We are going to have a lot of bear pressure when we make new highs, and you can see it right here. This correction is a deep correction but, then again, we find bulls that break with this down structure and make a new wave. Now, here’s when this becomes very interesting. We are going to start labeling. Well, this is the end of wave 3. Let’s call it the end of wave 3, we don’t know yet, remember. We don’t know yet if this is the end of wave 3 because actually price might just make a new low, a new high or low, and then continue to the upside, which would mean that we’re no longer in a 5-wave passive pattern, but, we are looking at a complete corrective move to the upside. That doesn’t matter. What we need to know and what we need to understand is where to find the end of these waves.

You can see right here that we have always on our Fibonacci tool, the 161.8, and from the end of wave 2 until the end of wave 3, we can always look for a 161.8% retracement of the previous wave. This means that price is going to retrace 100%, and then an extra 61.8% to make it the largest wave of the pattern. We know that this is going to be the area where wave 3 is likely to end. This is important. Wave 3, this is the area where wave 3 is likely to end, around this 161.8. This is why we’re going to label this the end of wave 3, because you can see that we spiked above the 161.8 but then we retraced back and broke with the previous low.

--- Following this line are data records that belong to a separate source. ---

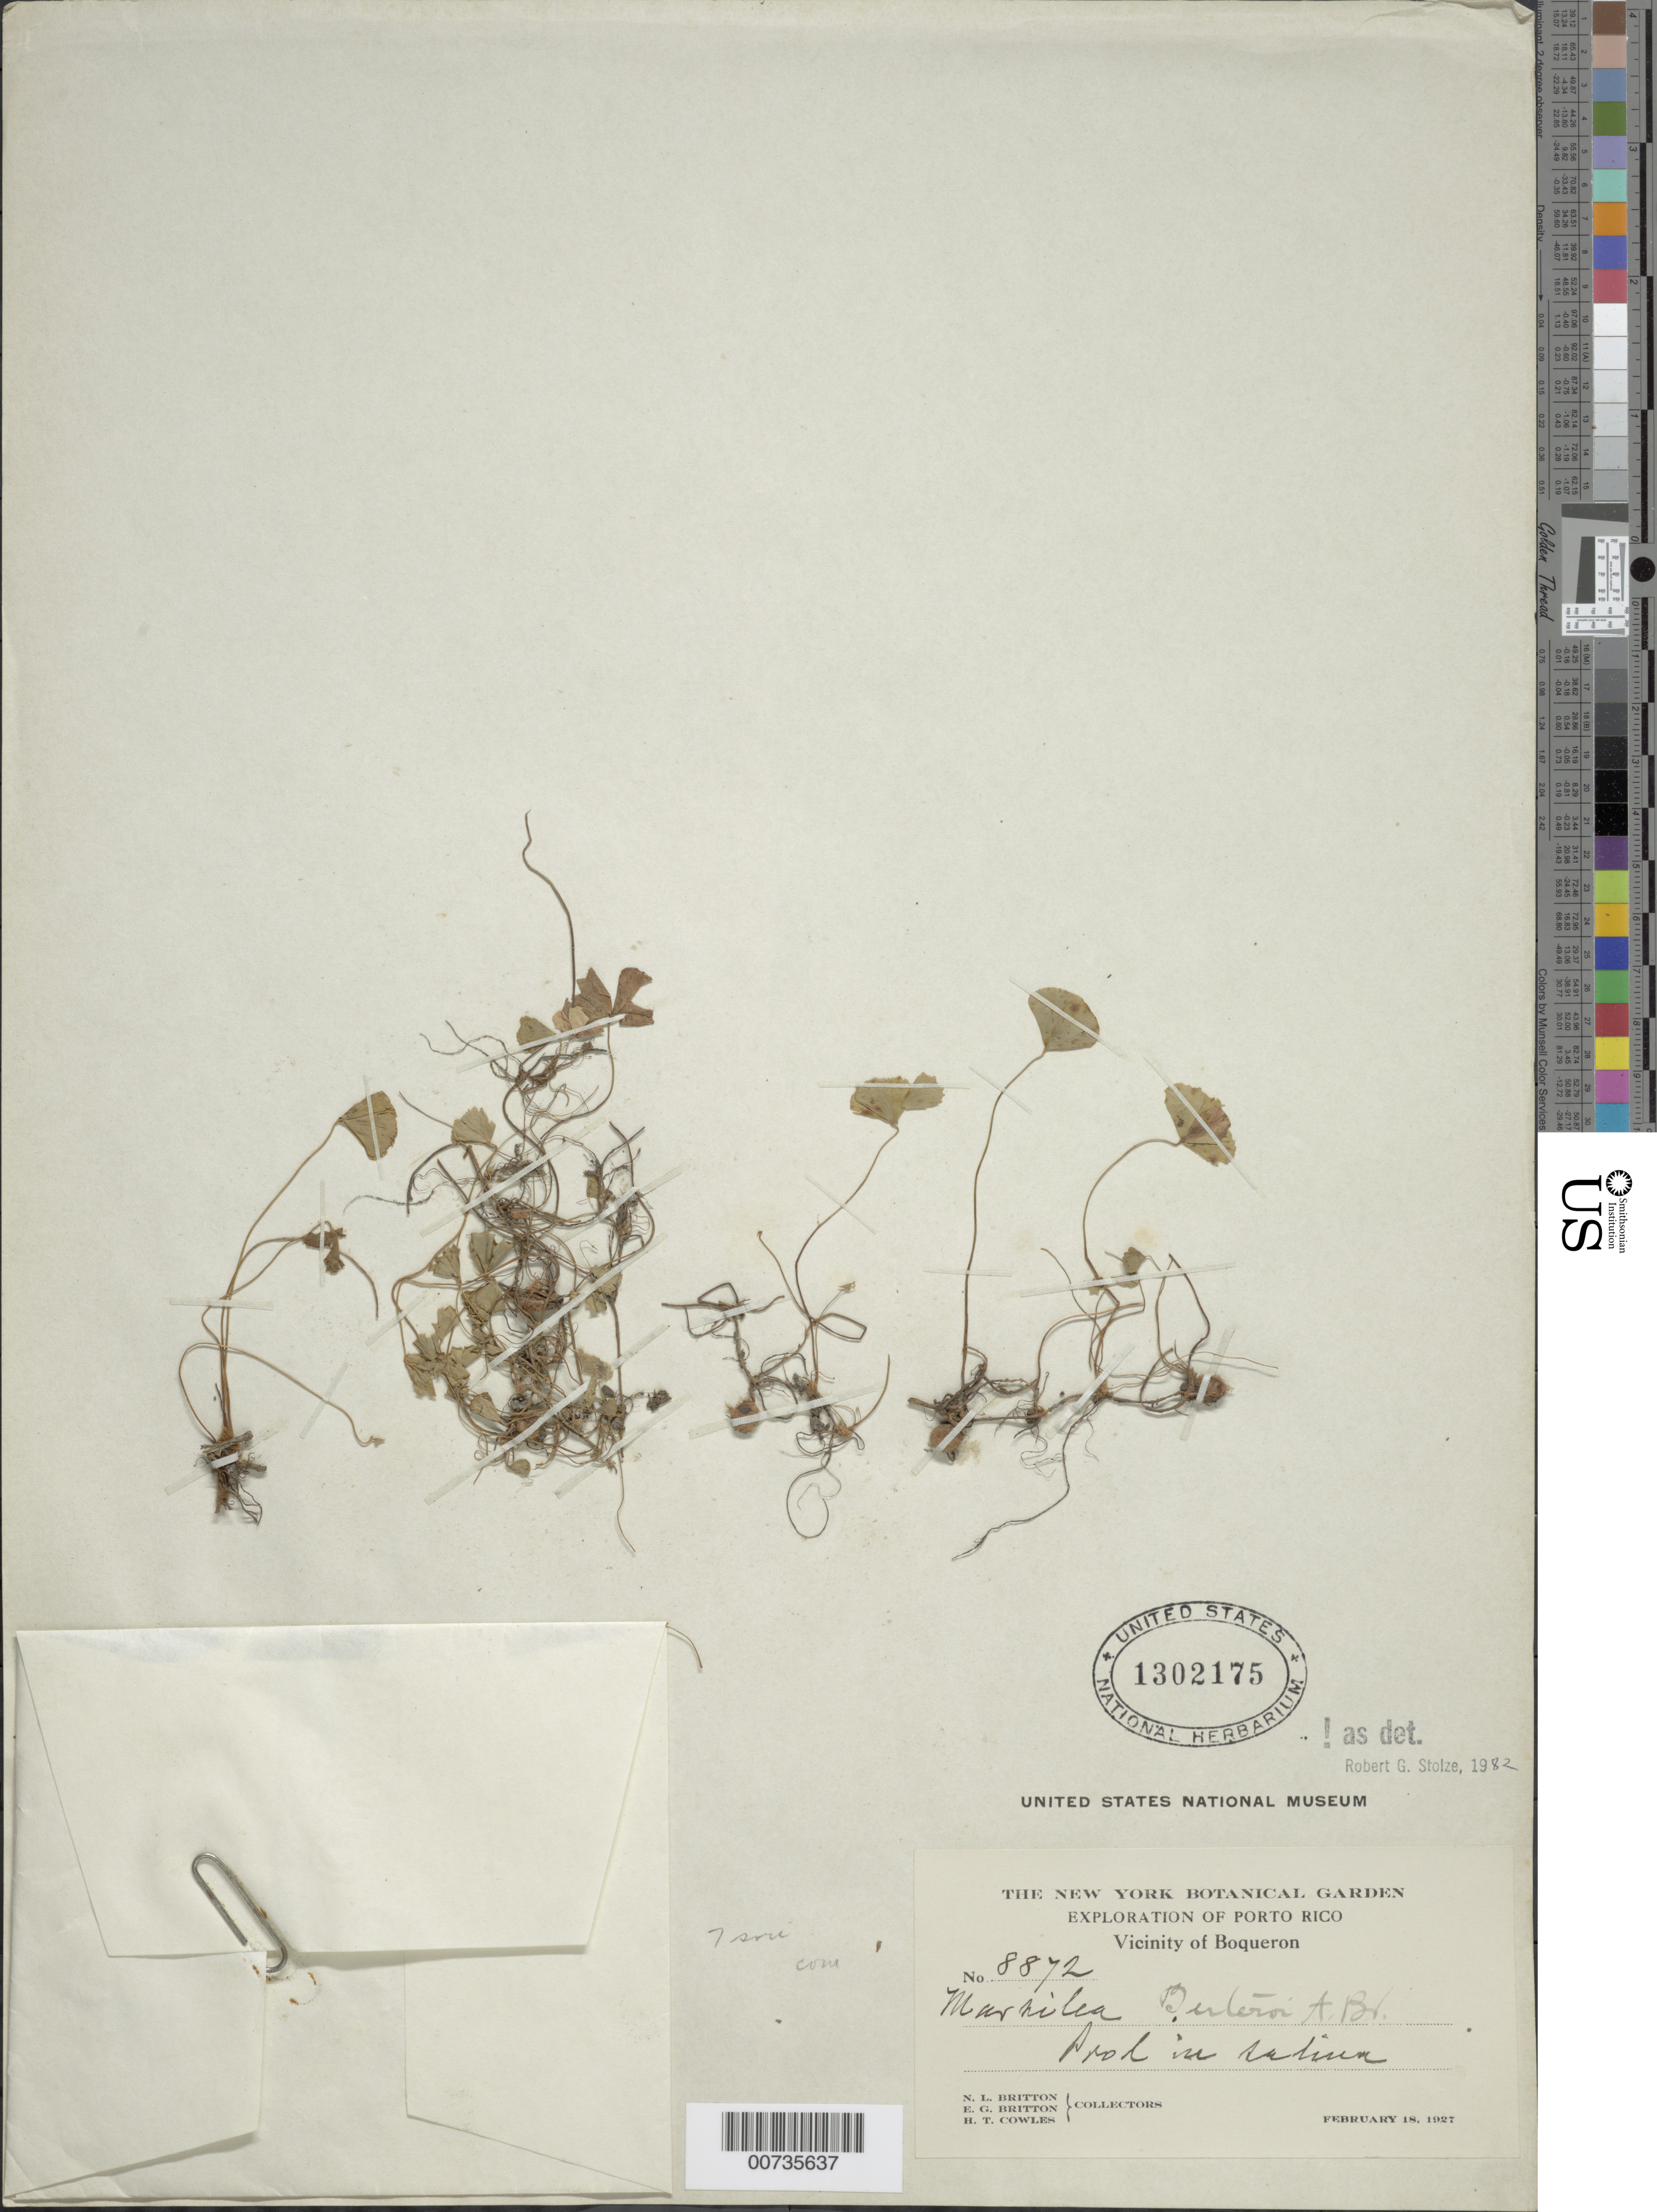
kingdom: Plantae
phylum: Tracheophyta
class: Polypodiopsida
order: Salviniales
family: Marsileaceae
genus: Marsilea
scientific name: Marsilea berteroi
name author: A. Braun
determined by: Stolze, R. G.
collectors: N. Britton, E. G. Britton & H. Cowles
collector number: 8872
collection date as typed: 18 Feb 1927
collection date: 1927-02-18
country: Puerto Rico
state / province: Cabo Rojo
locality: Boqueron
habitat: Prol in Salina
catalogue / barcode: US 1302175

Now, let me just get rid of this Fibonacci tool, and of course, let me just arrange these squares on the chart. This is the end of wave 4. When price hits our Fibonacci levels and then retraces, we already know that we are in a 5-wave basic pattern. This is wave 4, and we are going to look for the end of wave 5, to start our short position. Where are we going to find the end of wave 5? That’s easy. Again, we are going to grab our Fibonacci tool, and we are going to put on a retracement from the high of wave 4 to the low of wave 4. This means that we are looking again at around a 161.8 retracement of wave 5.

I know that this sounds a little complicated, but it’s not. We are always going to be looking for a 161 as our entry point. We are going to help ourselves with previous levels. Right here we have a very strong level of support. Let me just put on a diagonal line right here on the charts, and let me change it to another color right here, we have red, which is nice. We have this level, and of course we have the high of the level. This is going to be the area where we are going to look for short opportunities. Why? Because we are going to look for wave 5 to be a 161 retracement of wave 4.

As you can see, we pinpoint the entry by putting our entry or our pending orders right here, right around this area, and we are going to put our stop-losses, let me just grab another tool, right here, above these highs. Why? Because not only we need the price to hit the 161.8 and hold, but we don’t need it to break the previous highs. If we break the previous highs, it would mean that this count is no longer, well, this is not an exact 5-wave pattern, and we must not trade it short. Basically, we are going to be risking around 140 pips to make around 780 pips. Why we are going to make 780 pips because, we know this 1, 2, 3, 4, 5 wave count is only a corrective move to the upside for a continuation of the move to the downside. This is what happens. This is how you’re going to pinpoint and perfectly time, and perfectly understand the wave formations inside of a pattern.